For other starlets coming of age, i.e. the Mileys and Selenas of recent years or the Britneys and Christinas of my childhood, there was always something to push back against. Even if they weren't Disney princesses (though they were all Disney princesses), everyone still labored under the strict, weighty, and unfair cultural expectation of virginity and its supposed counterpart, purity. This is the kind of dumb-dumb sociocultural fallacy that even a teen can grasp as BS and revolt against, eventually using this new stripe of independent thinking to begin the difficult process of carving out a unique, adult identity.
And past the purity trap, past starlets had to contend with the cultural barriers that are maybe actually kind of a good idea to not cross: not using all the drugs, not being pretty racist, not wildly altering your body's appearance before the hard end of puberty, not having a public emotional collapse and subsequently attacking a deserving paparazzo with an umbrella.
But if Kylie got really into weed or shaved her head or leaked a sex tape, no one would blink. Ryan Secrets (typo, but it stays) definitely wouldn't risk a forehead wrinkle on it. A sex tape would be kind of quaint, in fact — a sisterly homage.
There's nothing Kylie could do in the public eye — short of shooting someone in the middle of Fifth Avenue, Trump-style — that couldn't be packaged and sold to a waiting audience. Until we're not seeing her, until people can't remember her name, she will never ever be free.

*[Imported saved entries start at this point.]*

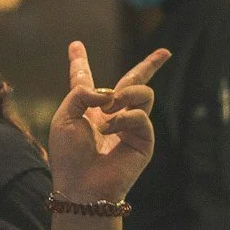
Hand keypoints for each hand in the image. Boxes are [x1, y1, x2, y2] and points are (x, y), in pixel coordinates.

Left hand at [47, 42, 169, 205]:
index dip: (80, 62)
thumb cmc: (68, 155)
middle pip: (133, 82)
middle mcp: (110, 114)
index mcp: (86, 109)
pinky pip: (140, 115)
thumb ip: (81, 92)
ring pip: (143, 92)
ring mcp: (130, 127)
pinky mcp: (143, 140)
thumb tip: (108, 91)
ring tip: (110, 107)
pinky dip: (123, 118)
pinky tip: (110, 128)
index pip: (86, 80)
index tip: (75, 45)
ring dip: (126, 94)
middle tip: (164, 52)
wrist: (81, 184)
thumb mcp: (64, 116)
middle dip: (150, 65)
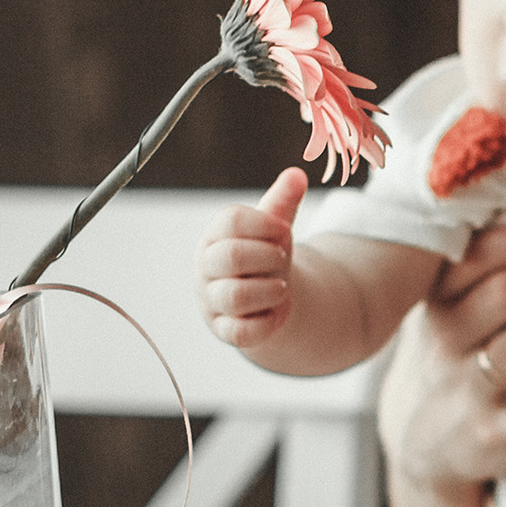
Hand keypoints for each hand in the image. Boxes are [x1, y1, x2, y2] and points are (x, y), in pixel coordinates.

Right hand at [197, 168, 305, 348]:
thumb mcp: (274, 228)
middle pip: (231, 257)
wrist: (265, 297)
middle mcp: (208, 267)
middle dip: (267, 257)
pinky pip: (242, 332)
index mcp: (216, 235)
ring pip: (235, 296)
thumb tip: (297, 174)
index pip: (231, 220)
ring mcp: (213, 300)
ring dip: (268, 290)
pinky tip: (278, 312)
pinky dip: (266, 323)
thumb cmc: (265, 255)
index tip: (284, 229)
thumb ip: (283, 202)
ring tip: (282, 287)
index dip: (264, 223)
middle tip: (283, 259)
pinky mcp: (225, 330)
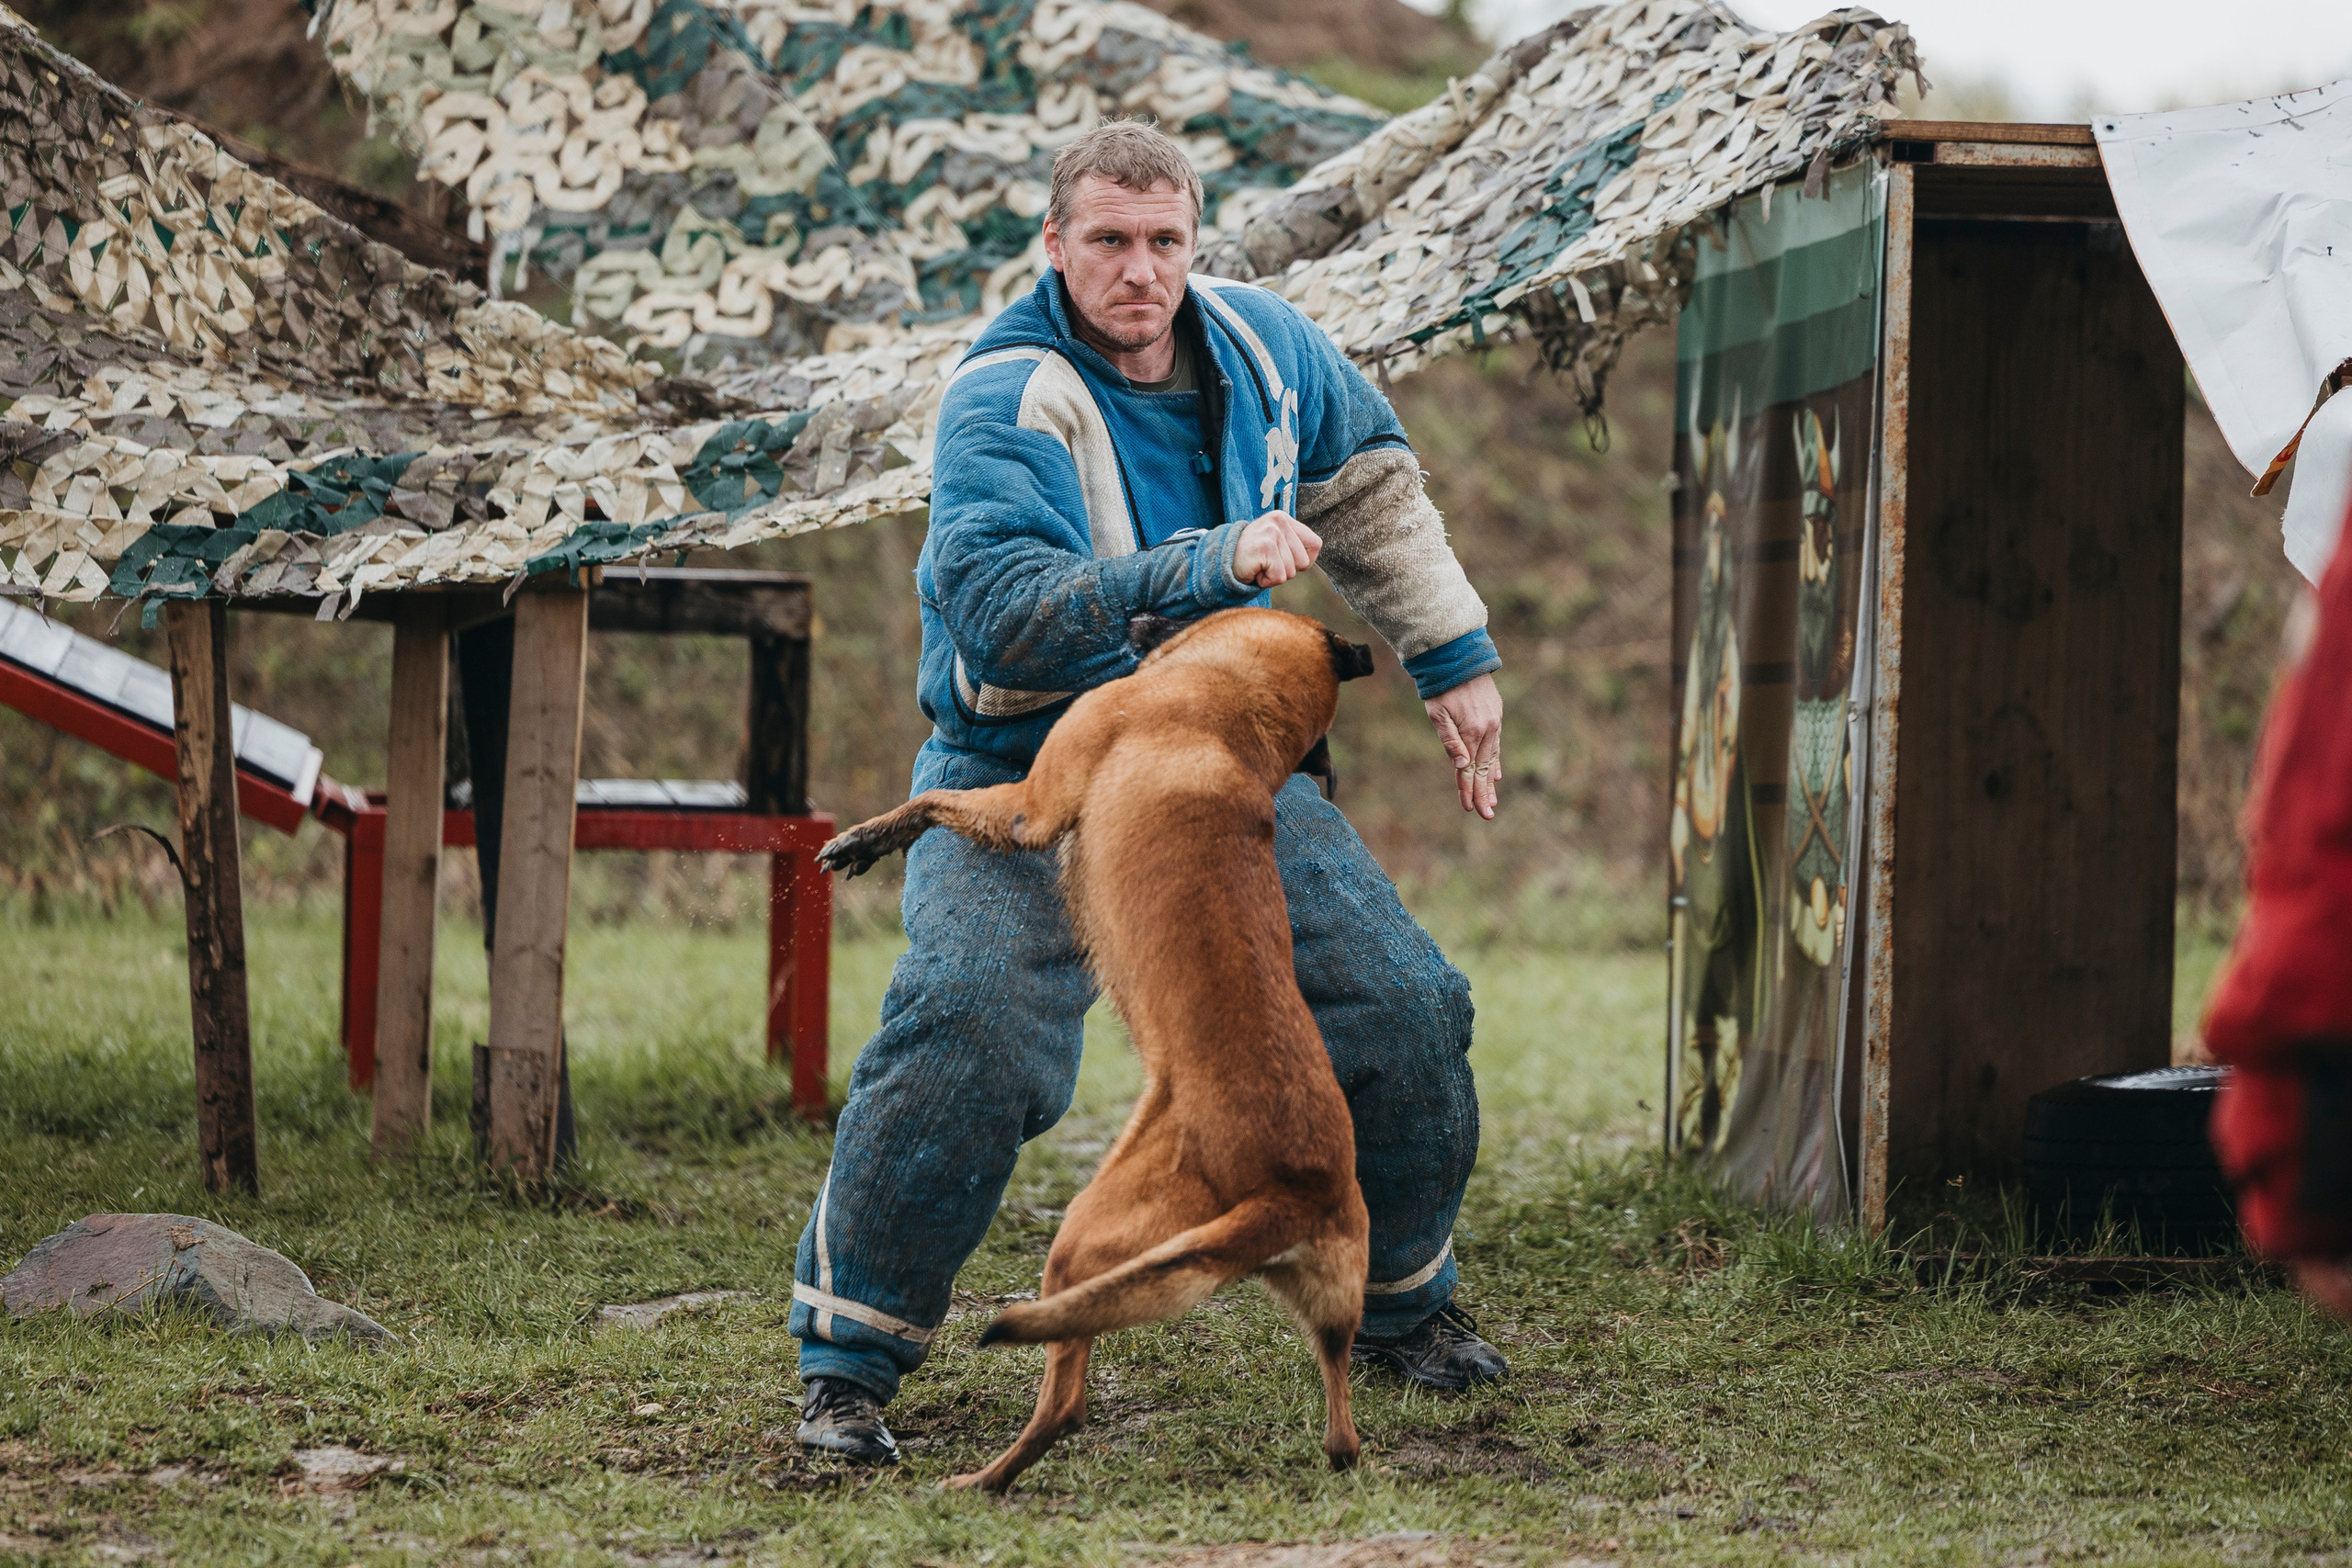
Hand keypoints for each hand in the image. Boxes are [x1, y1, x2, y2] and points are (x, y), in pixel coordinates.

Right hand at [1232, 511, 1320, 587]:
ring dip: (1274, 576)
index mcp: (1284, 519)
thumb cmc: (1251, 558)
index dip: (1303, 560)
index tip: (1282, 559)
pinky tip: (1254, 570)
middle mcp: (1279, 521)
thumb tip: (1311, 559)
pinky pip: (1279, 577)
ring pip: (1291, 571)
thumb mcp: (1276, 545)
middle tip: (1265, 563)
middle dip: (1286, 570)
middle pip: (1303, 562)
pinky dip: (1266, 581)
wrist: (1220, 562)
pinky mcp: (1265, 547)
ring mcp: (1272, 533)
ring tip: (1259, 565)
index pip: (1315, 544)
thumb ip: (1294, 547)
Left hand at [1426, 672, 1501, 818]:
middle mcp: (1487, 730)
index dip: (1467, 790)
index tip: (1470, 809)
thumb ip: (1450, 741)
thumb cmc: (1441, 687)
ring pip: (1492, 758)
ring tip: (1492, 800)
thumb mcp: (1438, 714)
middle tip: (1486, 815)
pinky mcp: (1495, 715)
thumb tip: (1462, 765)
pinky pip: (1497, 744)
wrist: (1459, 657)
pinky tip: (1496, 774)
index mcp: (1472, 732)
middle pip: (1483, 769)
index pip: (1468, 769)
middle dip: (1483, 793)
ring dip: (1490, 781)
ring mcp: (1493, 723)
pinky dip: (1495, 761)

Even if Kylie made the radical choice to be boring (a choice some might argue she's already made), there's already a Kardashian precursor for a dull-ass persona. She could be another Kourtney, dutifully following her sisters to Miami and the Hamptons, speaking with a flat affect about stores or Jitneys.
But there is some hope. Kylie could start by ditching the source of her dominance: her enhanced lips. If she has permanent fillers, she'd have to go through the painful and possibly scarring process to remove them but if they're just injections, like Restylane or Juvederm, she can just, you know, leave them alone for a year and they're deflate on their own. Without the power of the pout, Kylie's teen sway and the rest of her brand — her trout-faced game avatar, her mouth Snapchat persona, and of course, her lip kit — might just fade away.
She could take out her extensions, avoid wigs, stop popping her booty, eschew spray tanner, and wear the clothes of normals. If none of that works, if she's just embraced as inventing the body mod version of normcore, than she could go further: she could get a job with regular hours and quantifiable results and no social media presence, like washing dishes in an industrial kitchen or cleaning classrooms at an elite Massachusetts' university (sure, I'm thinking of Good Kylie Hunting here, but why not?). She could move; not to a scenic, Instagrammable Montana ranch, or an adorable seaside town in Maine where she would learn about herself, Nick Sparks style, through the love of a good carpenter, or even a third world country where she could trick us and herself into believing she has even an iota of charitable impulse in one of her pointy, pointy talons, but someplace deeply unglamorous like that top Dakota.
She could try out reality, the non-TV version. She could get her hands dirty without having a handler off camera ready with a wet-wipe; she could make mistakes the tabloids couldn't know to weigh in on. She could try to live the unedited, unbroadcast, unexciting life of a regular American. And for her, that would be revolutionary.